WHAT IS EXPECTED —
Extract all of the lines below and copy each one out word for word, without changing anything.

Dataset items —
□ □ □ □ □ □ □
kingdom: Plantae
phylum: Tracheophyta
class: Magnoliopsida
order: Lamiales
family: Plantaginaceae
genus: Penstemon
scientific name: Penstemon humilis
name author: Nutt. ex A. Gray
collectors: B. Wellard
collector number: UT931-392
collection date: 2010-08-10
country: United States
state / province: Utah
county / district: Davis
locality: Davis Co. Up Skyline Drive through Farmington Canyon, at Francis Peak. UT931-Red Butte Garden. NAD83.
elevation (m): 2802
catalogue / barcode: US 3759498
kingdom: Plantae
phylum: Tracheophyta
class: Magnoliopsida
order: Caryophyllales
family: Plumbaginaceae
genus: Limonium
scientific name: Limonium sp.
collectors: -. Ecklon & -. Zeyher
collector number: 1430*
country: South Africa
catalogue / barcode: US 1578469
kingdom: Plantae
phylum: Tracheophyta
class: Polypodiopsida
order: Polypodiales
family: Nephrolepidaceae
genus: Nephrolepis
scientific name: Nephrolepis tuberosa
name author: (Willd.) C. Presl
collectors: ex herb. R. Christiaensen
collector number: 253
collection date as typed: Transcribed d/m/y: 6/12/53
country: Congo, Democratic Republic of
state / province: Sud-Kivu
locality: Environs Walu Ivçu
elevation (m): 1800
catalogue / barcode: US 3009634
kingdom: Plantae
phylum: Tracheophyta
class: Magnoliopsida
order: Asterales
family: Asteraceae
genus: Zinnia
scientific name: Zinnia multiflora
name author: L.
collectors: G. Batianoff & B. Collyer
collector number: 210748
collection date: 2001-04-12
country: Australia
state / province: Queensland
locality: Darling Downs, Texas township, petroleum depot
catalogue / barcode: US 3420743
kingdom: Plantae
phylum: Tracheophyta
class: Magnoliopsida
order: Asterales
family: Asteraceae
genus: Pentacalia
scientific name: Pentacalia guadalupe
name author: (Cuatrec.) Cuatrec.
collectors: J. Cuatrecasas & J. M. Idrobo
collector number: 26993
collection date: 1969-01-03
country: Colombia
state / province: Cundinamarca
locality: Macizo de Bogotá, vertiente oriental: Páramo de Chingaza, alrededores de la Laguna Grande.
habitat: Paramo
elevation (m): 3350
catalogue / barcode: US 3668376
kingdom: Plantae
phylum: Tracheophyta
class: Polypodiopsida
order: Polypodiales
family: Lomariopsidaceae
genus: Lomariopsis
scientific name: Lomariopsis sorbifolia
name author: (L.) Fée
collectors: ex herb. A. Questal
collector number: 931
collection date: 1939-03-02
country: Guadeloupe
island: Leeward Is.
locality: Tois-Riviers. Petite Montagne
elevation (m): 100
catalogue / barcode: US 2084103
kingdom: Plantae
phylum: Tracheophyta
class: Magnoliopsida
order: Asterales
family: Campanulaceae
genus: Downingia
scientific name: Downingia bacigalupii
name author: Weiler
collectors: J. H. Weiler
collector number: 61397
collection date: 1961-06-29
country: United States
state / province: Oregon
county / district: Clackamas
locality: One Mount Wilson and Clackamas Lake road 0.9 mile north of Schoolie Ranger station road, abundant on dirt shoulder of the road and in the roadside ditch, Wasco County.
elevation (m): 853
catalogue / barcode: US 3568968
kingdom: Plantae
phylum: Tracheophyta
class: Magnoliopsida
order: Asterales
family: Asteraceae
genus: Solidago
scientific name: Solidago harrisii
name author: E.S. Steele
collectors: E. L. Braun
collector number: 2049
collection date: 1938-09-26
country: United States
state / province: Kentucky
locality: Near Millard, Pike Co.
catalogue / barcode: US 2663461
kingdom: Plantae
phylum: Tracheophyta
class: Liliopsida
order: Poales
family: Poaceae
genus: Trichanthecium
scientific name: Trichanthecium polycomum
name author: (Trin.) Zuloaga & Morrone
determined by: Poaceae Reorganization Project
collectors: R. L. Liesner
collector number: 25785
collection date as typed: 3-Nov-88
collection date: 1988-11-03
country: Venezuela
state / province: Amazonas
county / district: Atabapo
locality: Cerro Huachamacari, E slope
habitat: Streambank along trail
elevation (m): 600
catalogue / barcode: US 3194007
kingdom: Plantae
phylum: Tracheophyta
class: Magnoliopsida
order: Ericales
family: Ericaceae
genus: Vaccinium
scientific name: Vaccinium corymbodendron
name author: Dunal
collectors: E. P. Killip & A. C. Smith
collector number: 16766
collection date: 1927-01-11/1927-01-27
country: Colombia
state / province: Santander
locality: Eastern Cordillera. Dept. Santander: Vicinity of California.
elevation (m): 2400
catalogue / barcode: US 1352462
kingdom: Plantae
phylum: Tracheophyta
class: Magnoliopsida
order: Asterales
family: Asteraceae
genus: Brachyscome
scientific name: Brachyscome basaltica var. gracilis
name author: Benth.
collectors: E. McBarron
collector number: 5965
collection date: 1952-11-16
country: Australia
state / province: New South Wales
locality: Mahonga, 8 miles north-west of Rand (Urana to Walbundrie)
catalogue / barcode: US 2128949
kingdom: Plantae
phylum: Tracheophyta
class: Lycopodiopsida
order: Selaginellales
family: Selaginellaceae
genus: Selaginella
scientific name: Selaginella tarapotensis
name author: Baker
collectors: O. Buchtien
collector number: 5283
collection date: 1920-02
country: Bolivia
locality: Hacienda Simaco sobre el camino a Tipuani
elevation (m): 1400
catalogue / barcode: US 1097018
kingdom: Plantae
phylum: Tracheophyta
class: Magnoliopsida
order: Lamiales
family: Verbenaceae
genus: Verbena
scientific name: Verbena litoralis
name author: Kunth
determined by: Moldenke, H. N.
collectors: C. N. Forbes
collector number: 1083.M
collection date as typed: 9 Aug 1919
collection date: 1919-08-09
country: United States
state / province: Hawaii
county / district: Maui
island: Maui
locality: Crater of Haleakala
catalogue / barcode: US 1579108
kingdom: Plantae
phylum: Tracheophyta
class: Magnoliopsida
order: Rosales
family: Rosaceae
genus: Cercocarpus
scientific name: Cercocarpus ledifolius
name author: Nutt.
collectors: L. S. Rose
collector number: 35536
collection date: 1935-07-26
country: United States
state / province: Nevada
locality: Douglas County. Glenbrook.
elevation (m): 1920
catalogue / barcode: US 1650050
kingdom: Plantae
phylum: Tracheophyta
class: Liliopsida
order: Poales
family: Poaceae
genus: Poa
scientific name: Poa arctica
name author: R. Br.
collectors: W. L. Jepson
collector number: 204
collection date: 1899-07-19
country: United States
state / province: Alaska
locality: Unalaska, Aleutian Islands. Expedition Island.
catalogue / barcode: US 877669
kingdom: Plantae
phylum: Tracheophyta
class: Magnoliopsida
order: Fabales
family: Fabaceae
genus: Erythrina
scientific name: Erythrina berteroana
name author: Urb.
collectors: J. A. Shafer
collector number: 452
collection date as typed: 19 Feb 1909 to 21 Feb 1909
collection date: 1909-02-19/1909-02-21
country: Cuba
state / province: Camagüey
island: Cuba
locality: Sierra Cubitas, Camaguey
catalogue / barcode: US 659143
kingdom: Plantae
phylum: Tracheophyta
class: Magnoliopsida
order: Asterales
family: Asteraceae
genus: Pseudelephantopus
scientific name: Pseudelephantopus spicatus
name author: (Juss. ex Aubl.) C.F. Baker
□ □ □ □ □ □ □
OUTPUT OF THE EXERCISE —
kingdom: Plantae
phylum: Tracheophyta
class: Magnoliopsida
order: Lamiales
family: Plantaginaceae
genus: Penstemon
scientific name: Penstemon humilis
name author: Nutt. ex A. Gray
collectors: B. Wellard
collector number: UT931-392
collection date: 2010-08-10
country: United States
state / province: Utah
county / district: Davis
locality: Davis Co. Up Skyline Drive through Farmington Canyon, at Francis Peak. UT931-Red Butte Garden. NAD83.
elevation (m): 2802
catalogue / barcode: US 3759498
kingdom: Plantae
phylum: Tracheophyta
class: Magnoliopsida
order: Caryophyllales
family: Plumbaginaceae
genus: Limonium
scientific name: Limonium sp.
collectors: -. Ecklon & -. Zeyher
collector number: 1430*
country: South Africa
catalogue / barcode: US 1578469
kingdom: Plantae
phylum: Tracheophyta
class: Polypodiopsida
order: Polypodiales
family: Nephrolepidaceae
genus: Nephrolepis
scientific name: Nephrolepis tuberosa
name author: (Willd.) C. Presl
collectors: ex herb. R. Christiaensen
collector number: 253
collection date as typed: Transcribed d/m/y: 6/12/53
country: Congo, Democratic Republic of
state / province: Sud-Kivu
locality: Environs Walu Ivçu
elevation (m): 1800
catalogue / barcode: US 3009634
kingdom: Plantae
phylum: Tracheophyta
class: Magnoliopsida
order: Asterales
family: Asteraceae
genus: Zinnia
scientific name: Zinnia multiflora
name author: L.
collectors: G. Batianoff & B. Collyer
collector number: 210748
collection date: 2001-04-12
country: Australia
state / province: Queensland
locality: Darling Downs, Texas township, petroleum depot
catalogue / barcode: US 3420743
kingdom: Plantae
phylum: Tracheophyta
class: Magnoliopsida
order: Asterales
family: Asteraceae
genus: Pentacalia
scientific name: Pentacalia guadalupe
name author: (Cuatrec.) Cuatrec.
collectors: J. Cuatrecasas & J. M. Idrobo
collector number: 26993
collection date: 1969-01-03
country: Colombia
state / province: Cundinamarca
locality: Macizo de Bogotá, vertiente oriental: Páramo de Chingaza, alrededores de la Laguna Grande.
habitat: Paramo
elevation (m): 3350
catalogue / barcode: US 3668376
kingdom: Plantae
phylum: Tracheophyta
class: Polypodiopsida
order: Polypodiales
family: Lomariopsidaceae
genus: Lomariopsis
scientific name: Lomariopsis sorbifolia
name author: (L.) Fée
collectors: ex herb. A. Questal
collector number: 931
collection date: 1939-03-02
country: Guadeloupe
island: Leeward Is.
locality: Tois-Riviers. Petite Montagne
elevation (m): 100
catalogue / barcode: US 2084103
kingdom: Plantae
phylum: Tracheophyta
class: Magnoliopsida
order: Asterales
family: Campanulaceae
genus: Downingia
scientific name: Downingia bacigalupii
name author: Weiler
collectors: J. H. Weiler
collector number: 61397
collection date: 1961-06-29
country: United States
state / province: Oregon
county / district: Clackamas
locality: One Mount Wilson and Clackamas Lake road 0.9 mile north of Schoolie Ranger station road, abundant on dirt shoulder of the road and in the roadside ditch, Wasco County.
elevation (m): 853
catalogue / barcode: US 3568968
kingdom: Plantae
phylum: Tracheophyta
class: Magnoliopsida
order: Asterales
family: Asteraceae
genus: Solidago
scientific name: Solidago harrisii
name author: E.S. Steele
collectors: E. L. Braun
collector number: 2049
collection date: 1938-09-26
country: United States
state / province: Kentucky
locality: Near Millard, Pike Co.
catalogue / barcode: US 2663461
kingdom: Plantae
phylum: Tracheophyta
class: Liliopsida
order: Poales
family: Poaceae
genus: Trichanthecium
scientific name: Trichanthecium polycomum
name author: (Trin.) Zuloaga & Morrone
determined by: Poaceae Reorganization Project
collectors: R. L. Liesner
collector number: 25785
collection date as typed: 3-Nov-88
collection date: 1988-11-03
country: Venezuela
state / province: Amazonas
county / district: Atabapo
locality: Cerro Huachamacari, E slope
habitat: Streambank along trail
elevation (m): 600
catalogue / barcode: US 3194007
kingdom: Plantae
phylum: Tracheophyta
class: Magnoliopsida
order: Ericales
family: Ericaceae
genus: Vaccinium
scientific name: Vaccinium corymbodendron
name author: Dunal
collectors: E. P. Killip & A. C. Smith
collector number: 16766
collection date: 1927-01-11/1927-01-27
country: Colombia
state / province: Santander
locality: Eastern Cordillera. Dept. Santander: Vicinity of California.
elevation (m): 2400
catalogue / barcode: US 1352462
kingdom: Plantae
phylum: Tracheophyta
class: Magnoliopsida
order: Asterales
family: Asteraceae
genus: Brachyscome
scientific name: Brachyscome basaltica var. gracilis
name author: Benth.
collectors: E. McBarron
collector number: 5965
collection date: 1952-11-16
country: Australia
state / province: New South Wales
locality: Mahonga, 8 miles north-west of Rand (Urana to Walbundrie)
catalogue / barcode: US 2128949
kingdom: Plantae
phylum: Tracheophyta
class: Lycopodiopsida
order: Selaginellales
family: Selaginellaceae
genus: Selaginella
scientific name: Selaginella tarapotensis
name author: Baker
collectors: O. Buchtien
collector number: 5283
collection date: 1920-02
country: Bolivia
locality: Hacienda Simaco sobre el camino a Tipuani
elevation (m): 1400
catalogue / barcode: US 1097018
kingdom: Plantae
phylum: Tracheophyta
class: Magnoliopsida
order: Lamiales
family: Verbenaceae
genus: Verbena
scientific name: Verbena litoralis
name author: Kunth
determined by: Moldenke, H. N.
collectors: C. N. Forbes
collector number: 1083.M
collection date as typed: 9 Aug 1919
collection date: 1919-08-09
country: United States
state / province: Hawaii
county / district: Maui
island: Maui
locality: Crater of Haleakala
catalogue / barcode: US 1579108
kingdom: Plantae
phylum: Tracheophyta
class: Magnoliopsida
order: Rosales
family: Rosaceae
genus: Cercocarpus
scientific name: Cercocarpus ledifolius
name author: Nutt.
collectors: L. S. Rose
collector number: 35536
collection date: 1935-07-26
country: United States
state / province: Nevada
locality: Douglas County. Glenbrook.
elevation (m): 1920
catalogue / barcode: US 1650050
kingdom: Plantae
phylum: Tracheophyta
class: Liliopsida
order: Poales
family: Poaceae
genus: Poa
scientific name: Poa arctica
name author: R. Br.
collectors: W. L. Jepson
collector number: 204
collection date: 1899-07-19
country: United States
state / province: Alaska
locality: Unalaska, Aleutian Islands. Expedition Island.
catalogue / barcode: US 877669
kingdom: Plantae
phylum: Tracheophyta
class: Magnoliopsida
order: Fabales
family: Fabaceae
genus: Erythrina
scientific name: Erythrina berteroana
name author: Urb.
collectors: J. A. Shafer
collector number: 452
collection date as typed: 19 Feb 1909 to 21 Feb 1909
collection date: 1909-02-19/1909-02-21
country: Cuba
state / province: Camagüey
island: Cuba
locality: Sierra Cubitas, Camaguey
catalogue / barcode: US 659143
kingdom: Plantae
phylum: Tracheophyta
class: Magnoliopsida
order: Asterales
family: Asteraceae
genus: Pseudelephantopus
scientific name: Pseudelephantopus spicatus
name author: (Juss. ex Aubl.) C.F. Baker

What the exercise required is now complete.